Microalgae are in general characterized by a high content of three main groups of biomolecules, proteins, polysaccharides, and lipids, according to the species and to the environmental growth conditions. Figure 2 reports the chemical composition of B. braunii strain used in the present study [30, 31]; the protein concentration and the polysaccharides content were determined by using the Lowry procedure [32] and the Dubois method [33], respectively; the lipid content was determined by weight after a solvent extraction procedure (n-hexane and chloroform/methanol mixture) [34], the ashes were determined by 5 h calcination at 550°C, and the intracellular water amount of the samples was evaluated by Karl-Fischer titration.

Figure 2 shows that B. braunii is characterized by a high amount of lipids (29%) and carbohydrates (22%), and a minor but relevant amount of proteins (7%); this composition is typical of this alga in its late growth phase (stationary phase) when the accumulation of lipids becomes much more relevant than cellular duplication.

The amount of ashes (22%) is in line with the typical ash content of microal­gae [35].

In addition to hydrocarbons, B. braunii also produces classic non-polar lipids as fatty acids, triacylglycerols, sterols, and polar lipids, as polyaldehydes, polyacetals, and non-polysaccharide biopolymers of very high molecular weight [36]. Thus, the oil extracted with n-hexane and chloroform/methanol mixture was initially analysed by GC-MS to qualitatively and quantitatively determine free fatty acid (after silyla- tion), triacylglycerol (after transesterification), and hydrocarbon (Tables 1 and 2) contents; then it was fractionated on a chromatographic column, thus separating hydrocarbons, non-polar, and polar lipids (Fig. 3).

□ Hydrocarbons

□ Non-polar lipids

□ Polar lipids

According to the literature [19 ] , the lipid oil of the A strain of B. braunii is mainly composed by non-polar lipids (62%) and hydrocarbons (29%), whereas polar lipids represent only a minor part (9%) of the composition.

By comparing the total amount of hydrocarbons calculated by GC-MS (7.8% on dry weight basis) and the percentage of the first fraction of the lipid oil (8.4% on dry weight basis), it is clear that the first fraction is entirely composed of hydrocarbons. This correspondence is not true in the case of non-polar lipids; the amount of fatty acids calculated by GC-MS (3.3% on dry weight basis) is much lower than the percentage of the second fraction of the lipid oil (17.8% on dry weight basis), indicating that bounded fatty acids and free fatty acids represent only a very small fraction of all the non-polar lipids.
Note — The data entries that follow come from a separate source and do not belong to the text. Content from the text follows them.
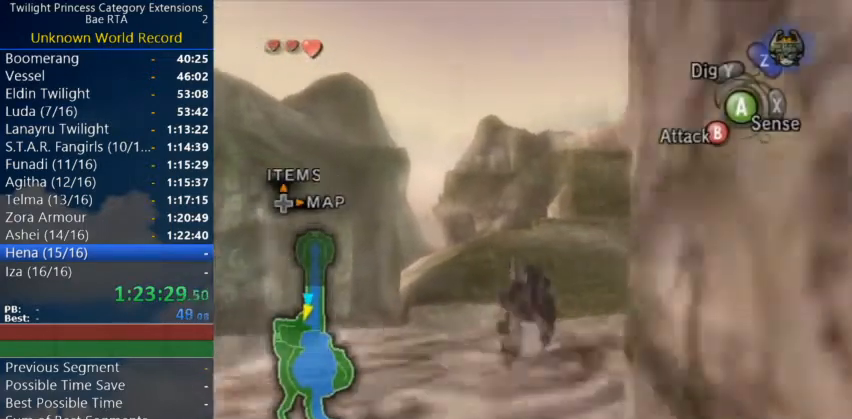
{"buttons": ["A"], "left_stick": "up", "right_stick": "center", "events": [[33, "A", "down"], [133, "A", "up"], [200, "A", "down"], [267, "A", "up"], [333, "A", "down"], [400, "A", "up"], [467, "A", "down"]]}
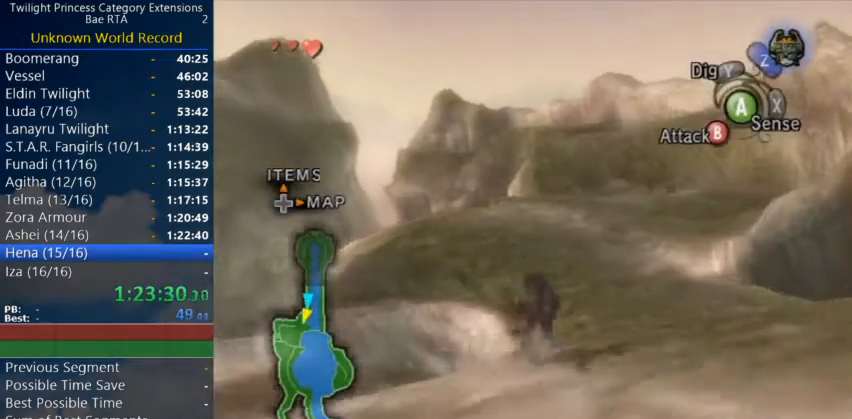
{"buttons": ["A"], "left_stick": "up", "right_stick": "center", "events": [[33, "A", "up"], [133, "A", "down"], [167, "A", "up"], [233, "A", "down"], [300, "A", "up"], [400, "A", "down"], [433, "A", "up"], [500, "A", "down"]]}
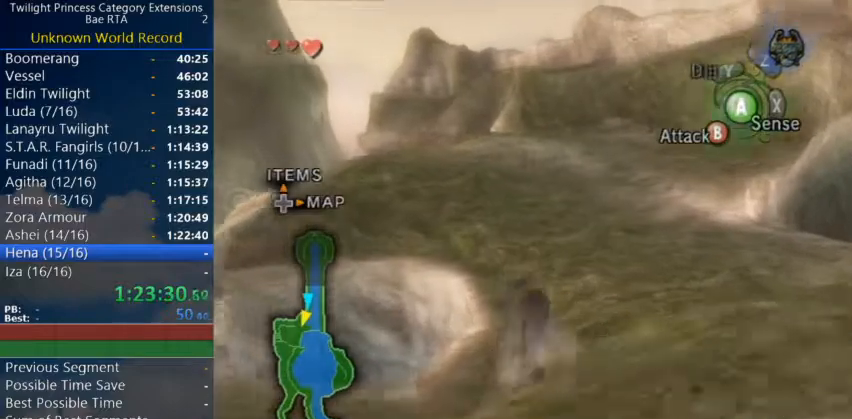
{"buttons": ["A"], "left_stick": "up", "right_stick": "center", "events": [[67, "A", "up"], [167, "A", "down"], [233, "A", "up"], [300, "A", "down"], [367, "A", "up"], [467, "A", "down"]]}
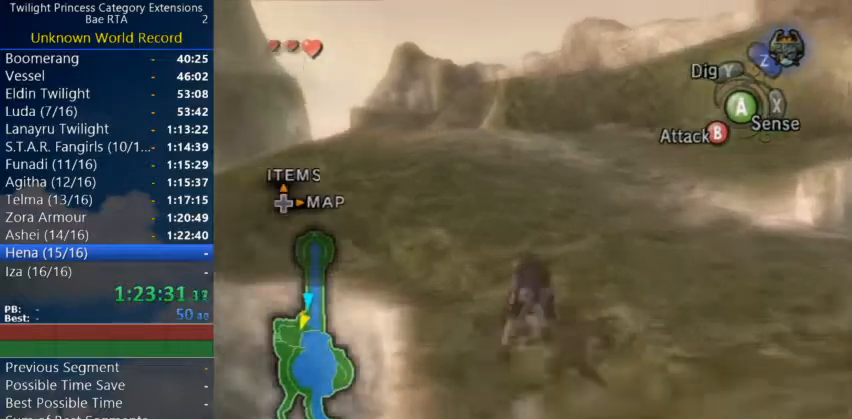
{"buttons": [], "left_stick": "up", "right_stick": "center", "events": [[67, "A", "up"]]}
As reported in the literature, the main part of the non-polar fraction is in fact composed by a class of high molecular weight ether lipids, not GC-MS detectable ]37, 38] . These compounds are closely related to hydrocarbons, differently from what observed among the other vegetable ether lipids mainly based on glycerol (Fig. 4) [14]. the structures identified in the past years include alkadienyl-O-alkatrienyl ethers with an oxygen bridge between two C.7 hydrocarbon chains ] 37 ] . ether lipids with alkenylresorcinol linked by phenoxy bonds to one or two unsaturated hydrocarbon chains [39], or botryals, a-branched aldehydes originating from aldol condensation [38] .

Thanks to their hydrocarbon nature, these non-polar ethers could be processed by cracking to obtain biofuels, analogously to hydrocarbons, increasing the exploit­able fraction of B. braunii oil for energy and fuel purposes.